The Fraunhofer Institute for Manufacturing Technology and Advanced Materials (IFAM) reported it has expanded its simulation capabilities for investigating fluid and energy processes in materials. The new capabilities also will IFAM researchers to investigate systems and networks and predict phase-change materials (PCM) and their behavior and effects in components.
IFAM, in Dresden, Germany, is one of several dozen commercial research centers in the Fraunhofer network; it is specifically dedicated to investigating manufacturing engineering and applied materials.
One new resource is OpenFOAM software for flow simulations, giving scientists there significantly more possibilities for model development and implementation.

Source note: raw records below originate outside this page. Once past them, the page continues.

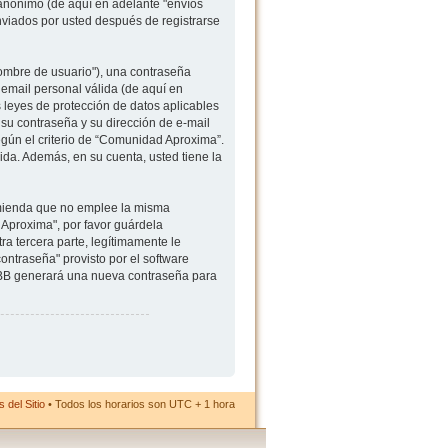
 anónimo (de aquí en adelante "envíos
viados por usted después de registrarse
ombre de usuario"), una contraseña
 email personal válida (de aquí en
 leyes de protección de datos aplicables
su contraseña y su dirección de e-mail
egún el criterio de “Comunidad Aproxima”.
ida. Además, en su cuenta, usted tiene la
comienda que no emplee la misma
Aproxima", por favor guárdela
 tercera parte, legítimamente le
ontraseña" provisto por el software
hpBB generará una nueva contraseña para
 del Sitio
• Todos los horarios son UTC + 1 hora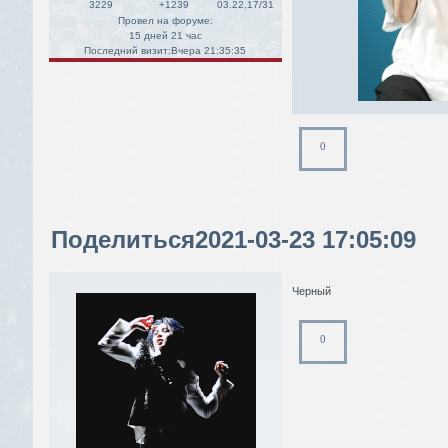
3229
+1239
03.22,17/31
Провел на форуме:
15 дней 21 час
Последний визит:
Вчера 21:35:35
0
Поделиться
2021-03-23 17:05:09
Черный
0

Also new is COMSOL Multiphysics software for structural mechanical calculations by determining the stress distribution in solids under a defined mechanical load. COMSOL Multiphysics also can be used to design thermal systems with phase-change materials (e.g., heat storage systems) which complements IFAM research into coupled flow and energy transport processes.
In addition, researchers have available the OpenModelica open-source program to calculate systems from spatially zero and one-dimensional components.

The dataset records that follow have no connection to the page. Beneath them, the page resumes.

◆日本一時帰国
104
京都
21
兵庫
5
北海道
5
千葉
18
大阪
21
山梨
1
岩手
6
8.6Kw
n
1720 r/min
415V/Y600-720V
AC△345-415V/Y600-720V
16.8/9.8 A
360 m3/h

And, the COMSOL Application Builder extension, customer-specific programs that are used directly by the client can now also be developed.
Using these new software resources, data from imaging processes (microstructure tomography) can be converted into computable 3D models, both voxel-based and smoothed, and exported as STL files. Thus, flow and energy transport processes in microstructures can be calculated in more detail than before.
The new tools added to IFAM’s existing software portfolio, the new programs make it possible to calculate velocity and pressure distribution in-flows (computational fluid dynamics, CFD), stationary and unsteady temperature fields of solids (heat transfer), and the consideration of non-isothermal flows (conjugate heat transfer, CHT.)
The modeling, numerical calculation, and simulation of fluidic and energy-related processes in components and systems is used by IFAM’s Energy and Thermal Management department to address detailed questions in flow and energy systems, such as recalculation and analysis as well as prediction and estimation of parameters. Customer-specific test rigs also can be developed and designed. In addition, the scientists conduct research on the thermal and geometric optimization of components and perform strength analyses of thermally and mechanically stressed components.